The main contributions of this paper are twofold:(1) investigating the Out-of-Distribution (OOD) problem in counterfactual inputs, and (2) proposing a Parallel Local Search (PLS) method for generating explanations.

Out-of-Distribution Problem

The possible causes of the OOD problem in FI explanations are shown in the following figure. alt text Even on in-distribution data, neural networks are sensitive to random parameter initialization, data ordering, and hyperparameters. Therefore, neural networks are also influenced by these factors when processing OOD data.
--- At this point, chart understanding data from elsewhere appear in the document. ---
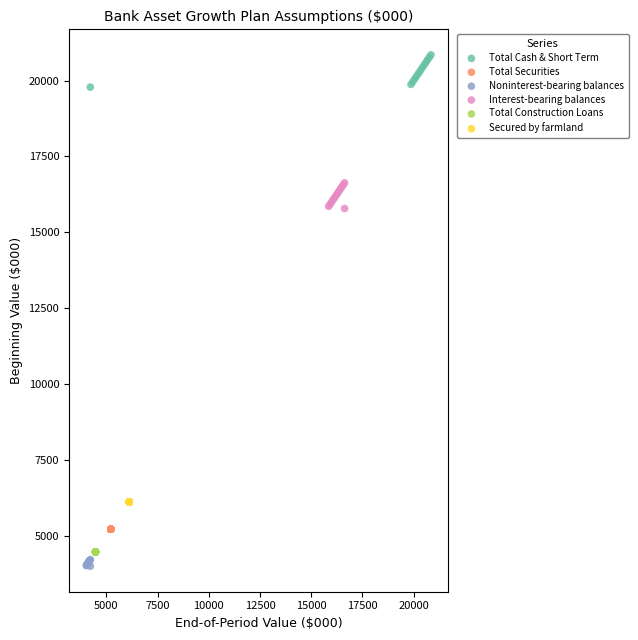

Which series contains the highest Y value?

Total Cash & Short Term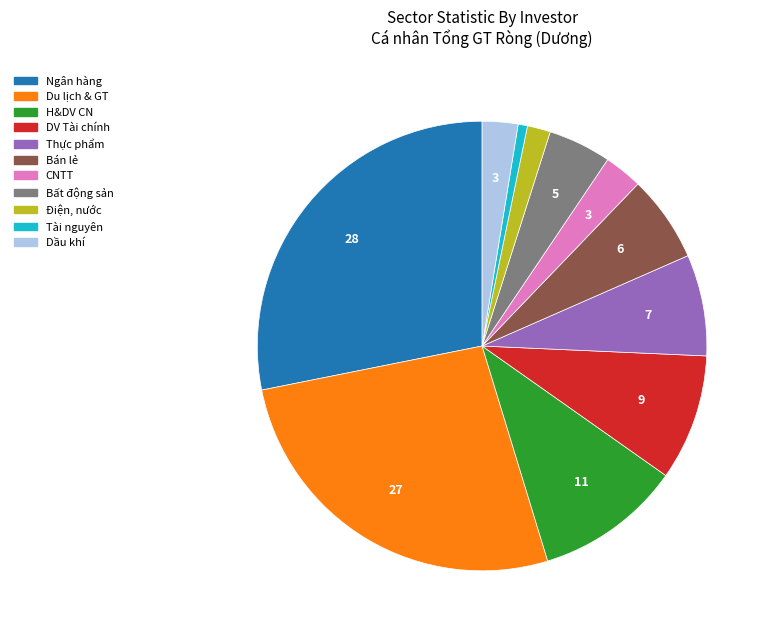

How many segments does this pie chart have?

11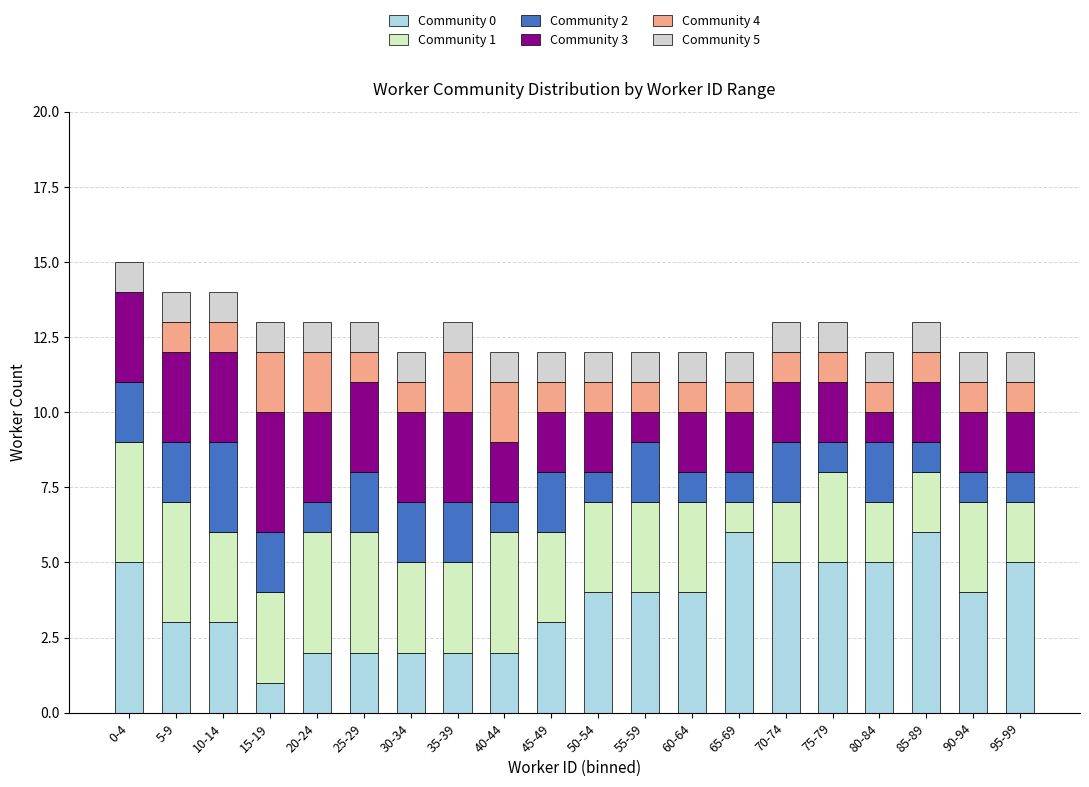

How many categories are shown in the chart?

20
To address the OOD problem, they propose Counterfactual Training to align the training and testing distributions. The core step of Counterfactual Training involves training a neural network using random explanations that remove most input tokens.

Evaluating OOD performance for different Replace functions

Robustness is measured by model accuracy, and the evaluation steps are as follows:

  • Evaluate five different Replace functions on the same explanation.
  • Compute the accuracy change for each removal proportion of features.
  • For each removal proportion of features, the smaller the accuracy change, the better the Replace function performs in addressing the OOD problem.

Result

alt text (1) The Attention Mask and Mask Token functions are the two most effective methods. (2) Counterfactual training mitigates the OOD problem for counterfactual inputs.

Search methods for explanation

They propose a novel search method, Parallel Local Search (PLS), to explain feature importance.

References

Hase, Peter, Harry Xie, and Mohit Bansal. “The out-of-distribution problem in explainability and search methods for feature importance explanations.” Advances in neural information processing systems 34 (2021): 3650-3666.